On Aug 15, 2014, at 20:31 , Antonio Nunes <email@hidden> wrote:
You do have a variable declaration: within the switch statement: "id const browser = [PrBrowserController createPagelessBrowser];” You have to put braces around the statements in a case statement, if you’re declaring variables:
I’m not a C language lawyer, but AFAIK this isn’t an accurate statement.
The declaration you refer to isn’t *in* the switch statement’s scope. IAC:
— There’s no prohibition on declarations inside switch cases, except that a case can’t *begin* with a declaration. For example, I’ve seen code like this:
switch (i) { case 0:; int j = i; … }
The redundant empty statement bumps the declaration to being the *second* statement of the case. That’s an alternate solution to the braces.
— The error message here is not about an illegal declaration, but a protected scope. This refers to the fact that the switch's scope can be entered somewhere other than the top, which means that initializations of variables declared in the scope might be skipped.
— Searching the internet for this error message leads in one case to clang’s ‘TransProtectedScope.cpp’ function, which suggests (vaguely) that the actual problem relates to the implicit ARC-retaining of something in the scope, perhaps the block itself.
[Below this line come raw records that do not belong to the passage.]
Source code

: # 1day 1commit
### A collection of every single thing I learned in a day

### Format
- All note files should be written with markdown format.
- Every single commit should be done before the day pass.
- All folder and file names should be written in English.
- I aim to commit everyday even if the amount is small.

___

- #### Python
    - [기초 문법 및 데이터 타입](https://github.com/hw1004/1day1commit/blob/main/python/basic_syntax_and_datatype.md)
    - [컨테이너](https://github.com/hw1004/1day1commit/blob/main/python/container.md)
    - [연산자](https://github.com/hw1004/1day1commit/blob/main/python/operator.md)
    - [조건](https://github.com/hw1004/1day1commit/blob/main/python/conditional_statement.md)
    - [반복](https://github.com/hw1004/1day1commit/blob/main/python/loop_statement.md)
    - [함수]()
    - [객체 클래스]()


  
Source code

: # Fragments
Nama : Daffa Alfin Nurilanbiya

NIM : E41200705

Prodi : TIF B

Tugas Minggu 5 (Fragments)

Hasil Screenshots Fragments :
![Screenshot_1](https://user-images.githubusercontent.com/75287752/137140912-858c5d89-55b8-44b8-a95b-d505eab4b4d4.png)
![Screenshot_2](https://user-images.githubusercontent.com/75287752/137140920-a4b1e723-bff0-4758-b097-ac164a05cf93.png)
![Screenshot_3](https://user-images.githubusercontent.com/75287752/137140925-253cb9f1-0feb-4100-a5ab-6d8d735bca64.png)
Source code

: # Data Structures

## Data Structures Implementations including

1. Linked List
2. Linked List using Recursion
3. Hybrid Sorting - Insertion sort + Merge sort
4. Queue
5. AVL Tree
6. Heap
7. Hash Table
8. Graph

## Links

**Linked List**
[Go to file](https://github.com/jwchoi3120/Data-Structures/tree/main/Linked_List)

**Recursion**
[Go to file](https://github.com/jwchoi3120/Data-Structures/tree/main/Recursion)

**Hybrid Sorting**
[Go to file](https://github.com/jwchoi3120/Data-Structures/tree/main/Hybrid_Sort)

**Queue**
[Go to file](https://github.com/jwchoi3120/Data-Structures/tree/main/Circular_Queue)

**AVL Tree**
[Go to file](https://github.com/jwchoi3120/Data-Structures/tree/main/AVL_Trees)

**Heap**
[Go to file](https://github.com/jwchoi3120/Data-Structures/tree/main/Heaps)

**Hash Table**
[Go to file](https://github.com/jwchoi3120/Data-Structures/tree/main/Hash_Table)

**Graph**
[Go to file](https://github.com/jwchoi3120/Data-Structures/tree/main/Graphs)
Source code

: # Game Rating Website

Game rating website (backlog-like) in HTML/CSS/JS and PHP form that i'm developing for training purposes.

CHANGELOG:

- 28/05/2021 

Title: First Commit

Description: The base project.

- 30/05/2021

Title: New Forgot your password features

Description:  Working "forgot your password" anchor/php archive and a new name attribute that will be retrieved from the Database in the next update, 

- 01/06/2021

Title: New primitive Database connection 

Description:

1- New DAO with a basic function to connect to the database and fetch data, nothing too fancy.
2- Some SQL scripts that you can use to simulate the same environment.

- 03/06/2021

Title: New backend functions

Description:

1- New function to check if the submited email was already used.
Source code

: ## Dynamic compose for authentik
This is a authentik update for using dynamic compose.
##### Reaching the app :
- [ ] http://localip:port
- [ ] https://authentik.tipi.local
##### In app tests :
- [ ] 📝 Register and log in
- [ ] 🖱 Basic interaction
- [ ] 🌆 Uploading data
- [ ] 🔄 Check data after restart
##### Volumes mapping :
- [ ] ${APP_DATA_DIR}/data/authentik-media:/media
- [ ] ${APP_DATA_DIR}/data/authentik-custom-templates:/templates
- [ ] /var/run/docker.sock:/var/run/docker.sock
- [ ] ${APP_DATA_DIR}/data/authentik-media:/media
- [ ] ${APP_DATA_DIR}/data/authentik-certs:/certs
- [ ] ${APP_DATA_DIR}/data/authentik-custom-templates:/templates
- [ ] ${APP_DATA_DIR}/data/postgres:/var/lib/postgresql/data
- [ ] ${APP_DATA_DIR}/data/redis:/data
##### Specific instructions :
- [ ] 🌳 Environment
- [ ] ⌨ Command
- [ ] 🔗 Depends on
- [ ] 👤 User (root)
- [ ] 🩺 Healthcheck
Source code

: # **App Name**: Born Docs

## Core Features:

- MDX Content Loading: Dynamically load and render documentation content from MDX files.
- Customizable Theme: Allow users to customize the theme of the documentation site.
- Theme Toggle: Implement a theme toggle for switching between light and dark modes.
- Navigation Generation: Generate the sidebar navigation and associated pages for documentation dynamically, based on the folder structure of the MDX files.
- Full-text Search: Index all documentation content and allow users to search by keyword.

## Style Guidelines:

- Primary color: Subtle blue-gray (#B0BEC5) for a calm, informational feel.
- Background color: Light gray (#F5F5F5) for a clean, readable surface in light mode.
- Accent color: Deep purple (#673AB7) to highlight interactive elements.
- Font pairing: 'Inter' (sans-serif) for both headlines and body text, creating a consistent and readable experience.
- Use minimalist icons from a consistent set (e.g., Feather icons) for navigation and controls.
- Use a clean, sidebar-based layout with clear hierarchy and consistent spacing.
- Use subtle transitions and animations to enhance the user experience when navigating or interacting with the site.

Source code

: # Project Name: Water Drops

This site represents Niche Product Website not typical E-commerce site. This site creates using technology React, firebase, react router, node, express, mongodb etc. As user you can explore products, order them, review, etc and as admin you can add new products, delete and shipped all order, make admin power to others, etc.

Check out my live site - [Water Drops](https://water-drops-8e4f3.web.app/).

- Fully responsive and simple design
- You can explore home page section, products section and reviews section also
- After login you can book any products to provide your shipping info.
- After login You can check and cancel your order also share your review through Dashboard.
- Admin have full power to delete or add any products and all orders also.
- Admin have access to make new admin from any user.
I'd speculate that the compiler puts the matching release at the closing brace, which would indeed be a protected scope error, since it would try to release something that never was retained (or even created) in the ‘default’ case.
Whether the error is itself a compiler bug, well, that does seem a murky question. In this scenario, considering what the cases are, using an ‘if’ instead seems like the neatest solution.